**Task:**
Where the data below contains pictures, omit them; output the rest word for word.

____ Data in this exercise

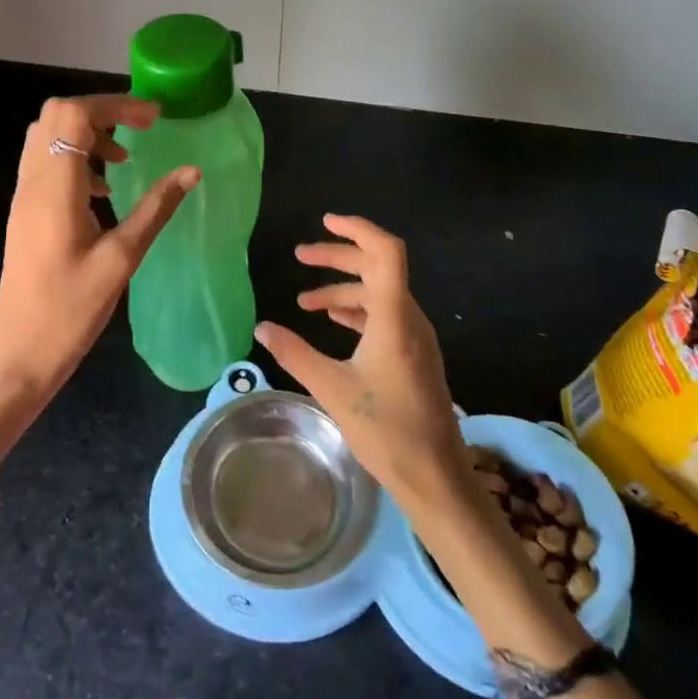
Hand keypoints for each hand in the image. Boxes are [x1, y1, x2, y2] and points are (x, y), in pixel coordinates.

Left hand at [0, 95, 196, 406]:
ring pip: (47, 135)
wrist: (20, 356)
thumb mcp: (122, 258)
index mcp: (54, 188)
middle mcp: (32, 182)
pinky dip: (74, 157)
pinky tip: (102, 191)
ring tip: (123, 160)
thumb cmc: (71, 311)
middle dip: (101, 112)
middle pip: (56, 114)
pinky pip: (44, 162)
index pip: (74, 114)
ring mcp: (23, 197)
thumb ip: (156, 208)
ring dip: (86, 134)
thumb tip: (191, 172)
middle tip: (139, 131)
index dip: (115, 104)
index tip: (153, 118)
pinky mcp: (23, 212)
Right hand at [255, 214, 470, 507]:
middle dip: (338, 258)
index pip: (385, 252)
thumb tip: (262, 327)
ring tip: (306, 300)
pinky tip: (334, 320)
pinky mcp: (415, 354)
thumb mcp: (332, 389)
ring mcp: (416, 337)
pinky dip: (358, 309)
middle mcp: (409, 317)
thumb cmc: (386, 429)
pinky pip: (386, 315)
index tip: (326, 222)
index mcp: (394, 317)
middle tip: (300, 256)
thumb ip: (295, 353)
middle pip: (378, 267)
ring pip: (380, 293)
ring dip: (344, 288)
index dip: (358, 229)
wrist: (435, 476)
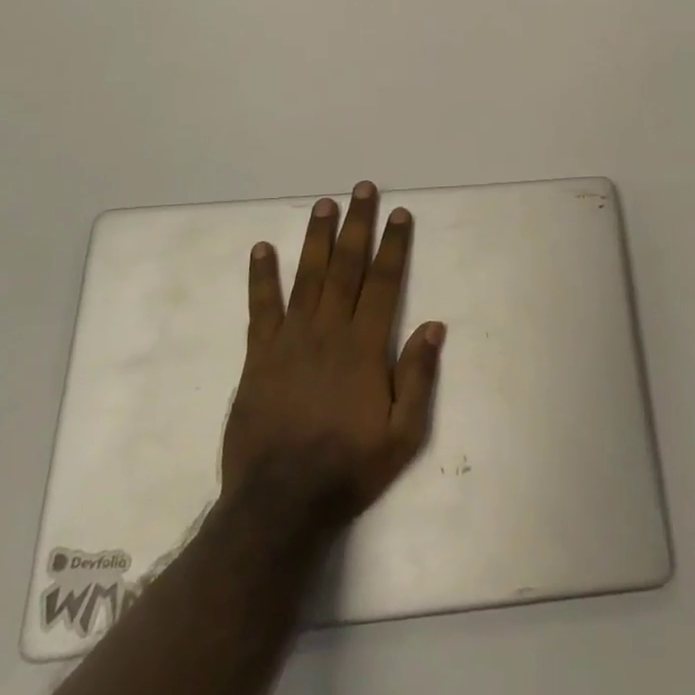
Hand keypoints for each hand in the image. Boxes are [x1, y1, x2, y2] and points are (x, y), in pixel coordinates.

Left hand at [221, 182, 444, 527]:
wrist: (280, 505)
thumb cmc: (348, 468)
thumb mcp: (402, 435)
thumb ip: (418, 377)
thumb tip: (435, 326)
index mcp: (365, 346)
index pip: (384, 283)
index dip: (394, 246)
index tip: (400, 214)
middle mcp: (329, 331)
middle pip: (346, 267)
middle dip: (357, 225)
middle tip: (362, 189)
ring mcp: (290, 340)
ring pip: (308, 276)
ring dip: (316, 238)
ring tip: (324, 204)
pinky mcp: (259, 356)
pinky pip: (261, 307)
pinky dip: (262, 277)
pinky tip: (262, 249)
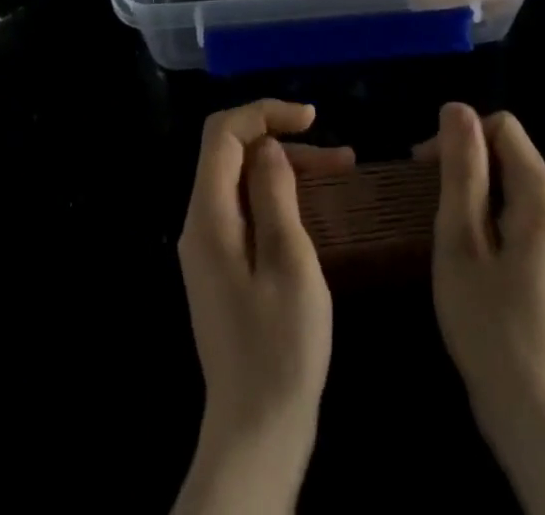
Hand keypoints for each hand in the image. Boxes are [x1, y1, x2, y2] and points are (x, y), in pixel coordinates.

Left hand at [173, 100, 353, 514]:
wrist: (257, 432)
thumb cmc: (281, 347)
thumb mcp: (290, 262)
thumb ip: (275, 195)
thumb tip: (268, 147)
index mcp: (209, 217)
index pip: (223, 134)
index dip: (264, 112)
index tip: (312, 118)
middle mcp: (201, 224)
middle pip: (233, 153)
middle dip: (283, 140)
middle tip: (339, 155)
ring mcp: (211, 247)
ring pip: (244, 180)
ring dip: (289, 168)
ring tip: (343, 171)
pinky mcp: (225, 266)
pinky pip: (248, 209)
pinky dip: (281, 196)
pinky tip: (317, 205)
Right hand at [418, 105, 544, 514]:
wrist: (533, 412)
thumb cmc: (489, 323)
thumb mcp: (461, 238)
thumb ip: (461, 168)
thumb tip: (456, 107)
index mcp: (541, 191)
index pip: (501, 126)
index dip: (459, 136)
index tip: (422, 168)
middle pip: (506, 148)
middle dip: (463, 160)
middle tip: (424, 196)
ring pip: (508, 178)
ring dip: (470, 186)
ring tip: (438, 220)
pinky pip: (513, 206)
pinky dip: (484, 210)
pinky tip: (462, 244)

________

**Task solution:**
Hand keypoints for each hand in the image. Boxes are [x1, y1, x2, y2] and points are (x, y), in pixel coordinates.

Left hand at [0, 95, 196, 406]:
ring pip: (47, 135)
wrist: (20, 356)
thumb mcp: (122, 258)
index mcp: (54, 188)
middle mcp: (32, 182)
pinky dip: (74, 157)
pinky tip: (102, 191)
ring tip: (123, 160)
thumb cmc: (71, 311)
middle dip: (101, 112)
middle pip: (56, 114)
pinky pip: (44, 162)
index pip: (74, 114)
ring mcp: (23, 197)
thumb ip: (156, 208)
ring dip: (86, 134)
thumb tip: (191, 172)
middle tip: (139, 131)
index dip: (115, 104)
index tip: (153, 118)
pinky mcp: (23, 212)
Right hand at [255, 214, 470, 507]:
middle dip: (338, 258)
index pip: (385, 252)
thumb tip: (262, 327)
ring tip: (306, 300)
pinky tip: (334, 320)
pinky mcp: (415, 354)
thumb mcp: (332, 389)
ring mcp: (416, 337)
pinky dip: (358, 309)
middle mcp: (409, 317)
thumb cmc: (386, 429)
pinky pip: (386, 315)
index tip: (326, 222)
index mcp: (394, 317)
middle tip: (300, 256)
thumb ip: (295, 353)
middle pip: (378, 267)
ring pip: (380, 293)
ring dip: (344, 288)
index dip: (358, 229)
wrist: (435, 476)
Hand keypoints for each hand in the image. Boxes are [x1, y1, x2, y2] and points are (x, y), in pixel coordinates.

Left hand at [221, 182, 444, 527]:
wrist: (280, 505)
thumb cmc: (348, 468)
thumb mcp: (402, 435)
thumb ip: (418, 377)
thumb tip: (435, 326)
index mcp: (365, 346)
index pip: (384, 283)
index dip: (394, 246)
index tip: (400, 214)
middle mcp: (329, 331)
middle pip: (346, 267)
middle dip: (357, 225)
middle tip: (362, 189)
ring mcp: (290, 340)
ring pip: (308, 276)
ring dip: (316, 238)
ring tip: (324, 204)
pinky mcp: (259, 356)
pinky pip: (261, 307)
pinky dip: (262, 277)
pinky tip: (262, 249)
Hand keypoints for each hand in the image. Boxes are [x1, y1, x2, y2] and points are (x, y), in pixel coordinates.

Left hand at [173, 100, 353, 514]:
wrist: (257, 432)
thumb cmc: (281, 347)
thumb mcp: (290, 262)
thumb ip: (275, 195)
thumb tip: (268, 147)
index mcp: (209, 217)
index pip: (223, 134)
index dip: (264, 112)
index tip: (312, 118)
middle mcp: (201, 224)
middle pip: (233, 153)
middle dip: (283, 140)
middle tip: (339, 155)
ring mcp: (211, 247)
ring pip: (244, 180)
ring dip: (289, 168)
ring tip: (343, 171)
pinky mcp: (225, 266)
pinky pip: (248, 209)
pinky dip: (281, 196)
pinky tip: (317, 205)
Right hand at [418, 105, 544, 514]:
wrist: (533, 412)
thumb cmc: (489, 323)
thumb mcp: (461, 238)
thumb ip: (461, 168)
thumb tip: (456, 107)
index mcp: (541, 191)
index pip: (501, 126)
index dip: (459, 136)
index tip: (422, 168)
middle pip: (506, 148)
middle dip: (463, 160)
middle tip: (424, 196)
ring pip: (508, 178)
ring dip: (470, 186)
ring tip: (438, 220)
pinky pip: (513, 206)
pinky dip: (484, 210)
pinky tip: (462, 244)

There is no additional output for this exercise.